Material for this task: Begin
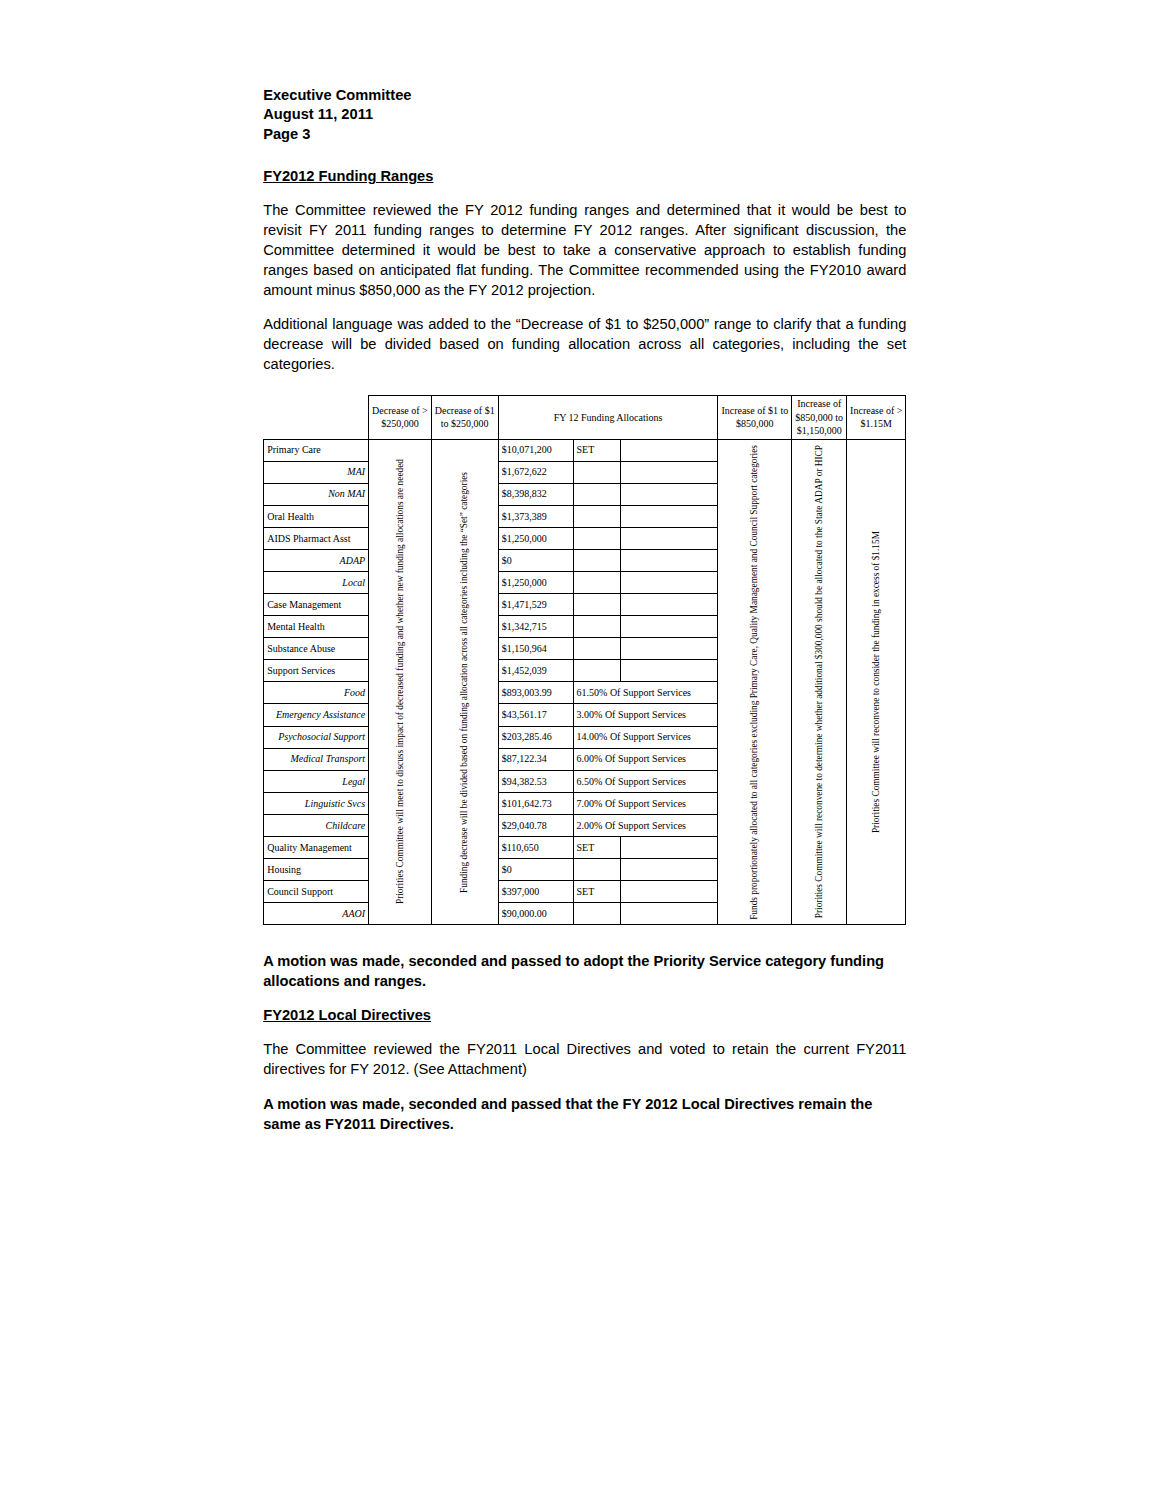Executive Committee
August 11, 2011
Page 3
FY2012 Funding Ranges
The Committee reviewed the FY 2012 funding ranges and determined that it would be best to revisit FY 2011 funding ranges to determine FY 2012 ranges. After significant discussion, the Committee determined it would be best to take a conservative approach to establish funding ranges based on anticipated flat funding. The Committee recommended using the FY2010 award amount minus $850,000 as the FY 2012 projection.
Additional language was added to the “Decrease of $1 to $250,000” range to clarify that a funding decrease will be divided based on funding allocation across all categories, including the set categories.
| | Decrease of > $250,000 | Decrease of $1 to $250,000 | FY 12 Funding Allocations | Increase of $1 to $850,000 | Increase of $850,000 to $1,150,000 | Increase of > $1.15M |
| Primary Care | Priorities Committee will meet to discuss impact of decreased funding and whether new funding allocations are needed | Funding decrease will be divided based on funding allocation across all categories including the “Set” categories | $10,071,200 | SET | | Funds proportionately allocated to all categories excluding Primary Care, Quality Management and Council Support categories | Priorities Committee will reconvene to determine whether additional $300,000 should be allocated to the State ADAP or HICP | Priorities Committee will reconvene to consider the funding in excess of $1.15M |
| MAI | $1,672,622 | | |
| Non MAI | $8,398,832 | | |
| Oral Health | $1,373,389 | | |
| AIDS Pharmact Asst | $1,250,000 | | |
| ADAP | $0 | | |
| Local | $1,250,000 | | |
| Case Management | $1,471,529 | | |
| Mental Health | $1,342,715 | | |
| Substance Abuse | $1,150,964 | | |
| Support Services | $1,452,039 | | |
| Food | $893,003.99 | 61.50% Of Support Services |
| Emergency Assistance | $43,561.17 | 3.00% Of Support Services |
| Psychosocial Support | $203,285.46 | 14.00% Of Support Services |
| Medical Transport | $87,122.34 | 6.00% Of Support Services |
| Legal | $94,382.53 | 6.50% Of Support Services |
| Linguistic Svcs | $101,642.73 | 7.00% Of Support Services |
| Childcare | $29,040.78 | 2.00% Of Support Services |
| Quality Management | $110,650 | SET | |
| Housing | $0 | | |
| Council Support | $397,000 | SET | |
| AAOI | $90,000.00 | | |
A motion was made, seconded and passed to adopt the Priority Service category funding allocations and ranges.
FY2012 Local Directives
The Committee reviewed the FY2011 Local Directives and voted to retain the current FY2011 directives for FY 2012. (See Attachment)
A motion was made, seconded and passed that the FY 2012 Local Directives remain the same as FY2011 Directives.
Material for this task: End
Instructions to follow: The answer must be the full listing retyped exactly, with no pictures in it.

Result for this exercise:
Executive Committee
August 11, 2011
Page 3
FY2012 Funding Ranges
The Committee reviewed the FY 2012 funding ranges and determined that it would be best to revisit FY 2011 funding ranges to determine FY 2012 ranges. After significant discussion, the Committee determined it would be best to take a conservative approach to establish funding ranges based on anticipated flat funding. The Committee recommended using the FY2010 award amount minus $850,000 as the FY 2012 projection.
Additional language was added to the “Decrease of $1 to $250,000” range to clarify that a funding decrease will be divided based on funding allocation across all categories, including the set categories.
| | Decrease of > $250,000 | Decrease of $1 to $250,000 | FY 12 Funding Allocations | Increase of $1 to $850,000 | Increase of $850,000 to $1,150,000 | Increase of > $1.15M |
| Primary Care | Priorities Committee will meet to discuss impact of decreased funding and whether new funding allocations are needed | Funding decrease will be divided based on funding allocation across all categories including the “Set” categories | $10,071,200 | SET | | Funds proportionately allocated to all categories excluding Primary Care, Quality Management and Council Support categories | Priorities Committee will reconvene to determine whether additional $300,000 should be allocated to the State ADAP or HICP | Priorities Committee will reconvene to consider the funding in excess of $1.15M |
| MAI | $1,672,622 | | |
| Non MAI | $8,398,832 | | |
| Oral Health | $1,373,389 | | |
| AIDS Pharmact Asst | $1,250,000 | | |
| ADAP | $0 | | |
| Local | $1,250,000 | | |
| Case Management | $1,471,529 | | |
| Mental Health | $1,342,715 | | |
| Substance Abuse | $1,150,964 | | |
| Support Services | $1,452,039 | | |
| Food | $893,003.99 | 61.50% Of Support Services |
| Emergency Assistance | $43,561.17 | 3.00% Of Support Services |
| Psychosocial Support | $203,285.46 | 14.00% Of Support Services |
| Medical Transport | $87,122.34 | 6.00% Of Support Services |
| Legal | $94,382.53 | 6.50% Of Support Services |
| Linguistic Svcs | $101,642.73 | 7.00% Of Support Services |
| Childcare | $29,040.78 | 2.00% Of Support Services |
| Quality Management | $110,650 | SET | |
| Housing | $0 | | |
| Council Support | $397,000 | SET | |
| AAOI | $90,000.00 | | |
A motion was made, seconded and passed to adopt the Priority Service category funding allocations and ranges.
FY2012 Local Directives
The Committee reviewed the FY2011 Local Directives and voted to retain the current FY2011 directives for FY 2012. (See Attachment)
A motion was made, seconded and passed that the FY 2012 Local Directives remain the same as FY2011 Directives.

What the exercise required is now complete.